27. Le Gouvernement conteste ces prétentions.
28. La Cour relève que l'existence d'un préjudice matériel relatif à la violation qu'elle a constaté ne ressort pas des éléments du dossier. Il n'y a donc pas lieu d'accorder aux requérants une indemnité à ce titre (Demir et autres c. Turquie, arrêt du 23 septembre 1998, Recueil 1998-IV, § 63).
29. En revanche, elle relève que les requérants ont subi une garde à vue de dix jours et estime qu'il est fort probable que ce fait leur a causé un préjudice moral. Statuant en équité, la Cour alloue la somme de 3 000 EUR (trois mille euros) à ce titre, à chacun des requérants.
B. Frais et dépens
30. Les requérants demandent 4 045 EUR pour les frais et dépens.
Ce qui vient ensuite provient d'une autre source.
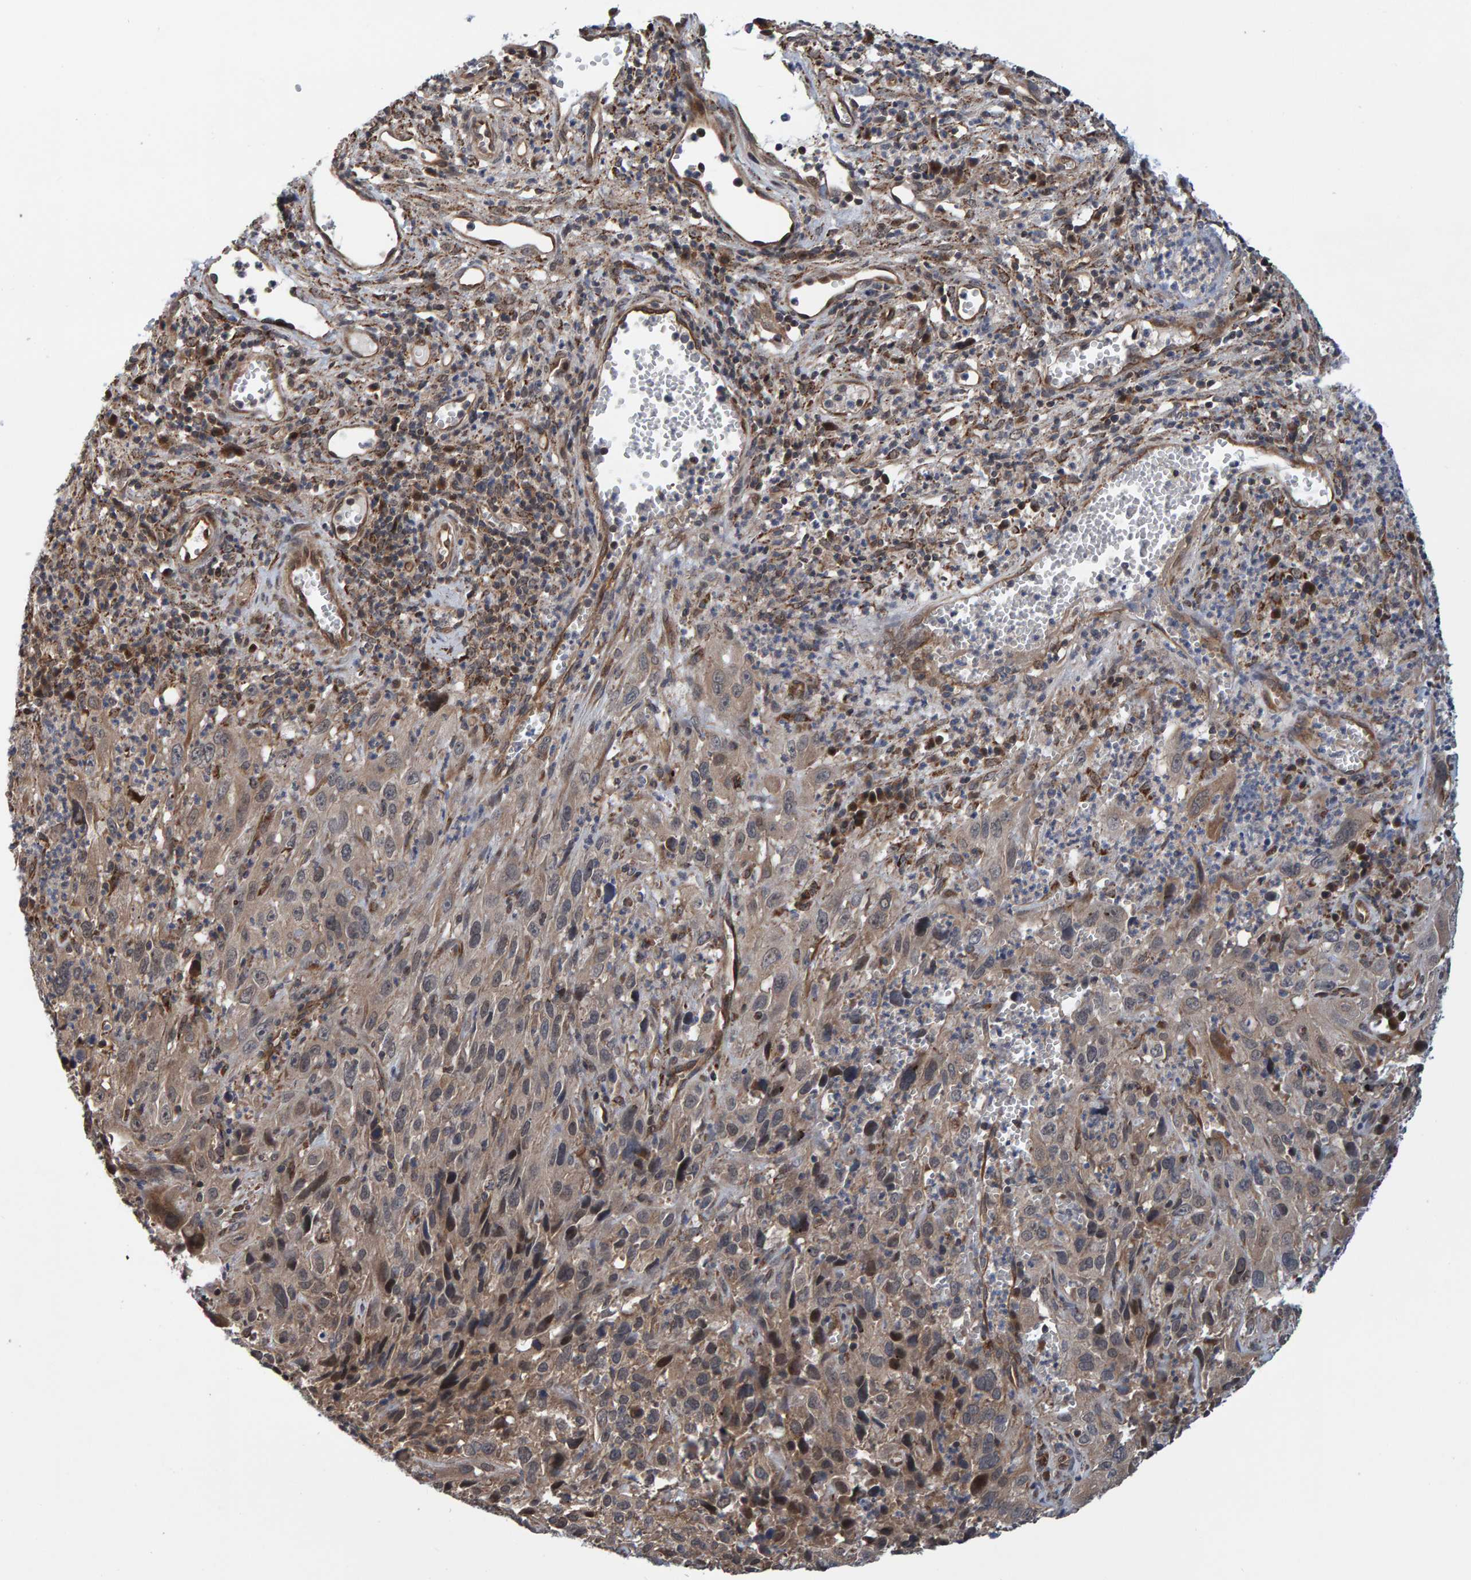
{"staining": {"intensity": "moderate", "quantity": ">75%", "location": "cytoplasmic/membranous"}, "tissue": "cervical cancer", "cell_type": "Tumor cells", "image_type": "cancer", "snomed": [{"axis": "morphology", "description": "Squamous cell carcinoma, NOS"}, {"axis": "topography", "description": "Cervix"}], "caption": "Immunohistochemistry (IHC) photomicrograph of human cervical cancer stained for a protein (brown), which displays medium levels of moderate cytoplasmic/membranous expression in approximately >75% of tumor cells.", "gene": "SCRN2", "patient": {"sex": "female", "age": 32}}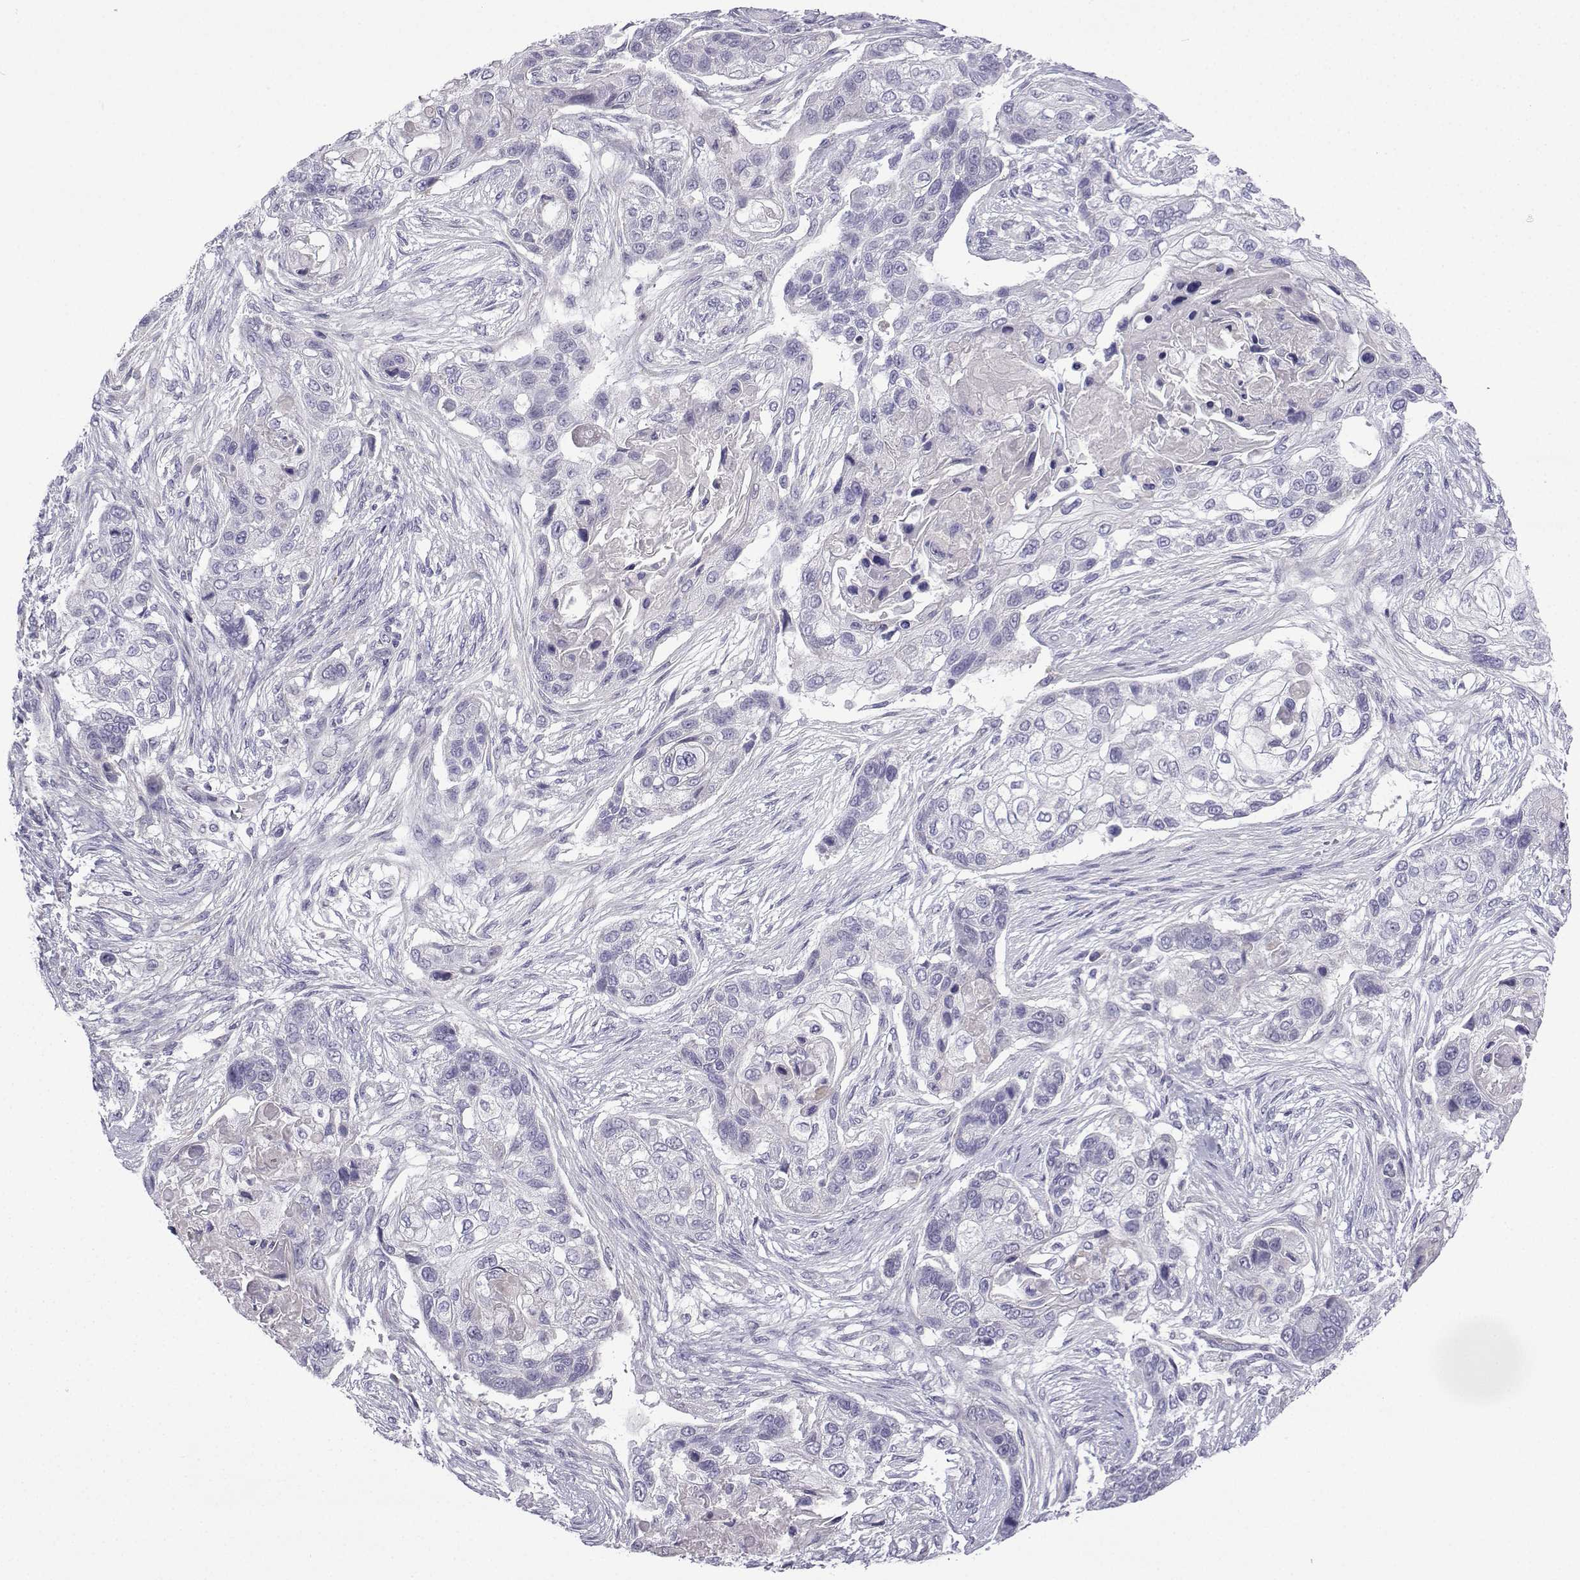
{"staining": {"intensity": "negative", "quantity": "none", "location": "none"}, "tissue": "lung cancer", "cell_type": "Tumor cells", "image_type": "cancer", "snomed": [{"axis": "morphology", "description": "Squamous cell carcinoma, NOS"}, {"axis": "topography", "description": "Lung"}], "caption": "IHC image of human lung squamous cell carcinoma stained for a protein (brown), which reveals no positivity in tumor cells. (DAB immunohistochemistry (IHC), high magnification).", "gene": "SPACA7", "patient": {"sex": "male", "age": 69}}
31. Le Gouvernement considère
que cette demande est excessive.
32. La Cour rappelle qu'au
regard de l'article 41 de la Convention, seuls peuvent être remboursés les
frais dont il est établi qu'ils ont été réellement et nécessairement exposés et
sont d'un montant raisonnable (voir Nikolova c. Bulgarie [GC], no 31195/96, § 79,
CEDH 1999‑II). En l'espèce et compte tenu des
éléments en sa possession et des critères susmentionnés, la Cour rejette la
demande relative aux frais et dépens faute de pièces justificatives.
C. Intérêts moratoires
33. La Cour juge approprié de
baser le taux des intérêts moratoires sur le taux d'intérêt de la facilité de
prêt marginal de la Banque centrale européenne majoré de trois points de
pourcentage.
PAR CES MOTIFS, LA COUR, À L'UNANIMITÉ,
1. Déclare le restant de la requête recevable ;
2. Dit qu'il y a eu violation de l'article 5 § 3 de la Convention ;
3. Dit qu'il y a eu violation de l'article 5 § 4 de la Convention ;
4. Dit
qu'il y a eu violation de l'article 5 § 5 de la Convention ;
5. Dit
a) que l'Etat défendeur doit verser à chacun de trois requérants, dans les trois mois à compter du jour où l'arrêt sera devenu définitif conformément à l'article 44 § 2 de la Convention, 3 000 EUR (trois mille euros) pour dommage moral, plus tout montant pouvant être dû à titre d'impôt, à convertir en nouvelles livres turques au taux applicable à la date du règlement ;
b) qu'à compter de l'expiration dudit délai et
jusqu'au versement, ces montants seront à majorer d'un intérêt simple à un taux
égal à celui de la facilité de prêt marginal de la Banque centrale européenne
applicable pendant cette période, augmenté de trois points de
pourcentage ;
6. Rejette
la demande de satisfaction équitable pour le surplus.
Fait en français, puis communiqué par écrit
le 26 juin 2007 en application de l'article 77 §§ 2 et 3 du règlement.